_Work to be completed_. Please give the whole listing again exactly, without any of its pictures.

_Records provided_.

■ ■ ■

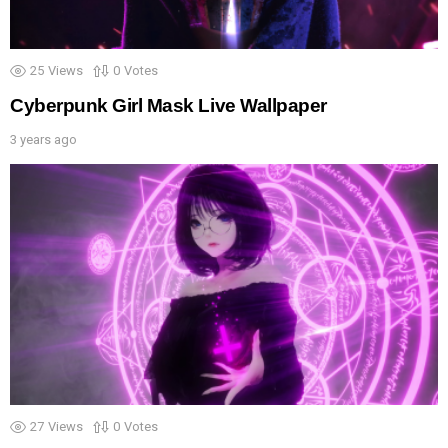
25
Views
0
Votes
Cyberpunk Girl Mask Live Wallpaper
3 years ago
27
Views
0
Votes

■ ■ ■

_The answer_.
25
Views
0
Votes
Cyberpunk Girl Mask Live Wallpaper
3 years ago
27
Views
0
Votes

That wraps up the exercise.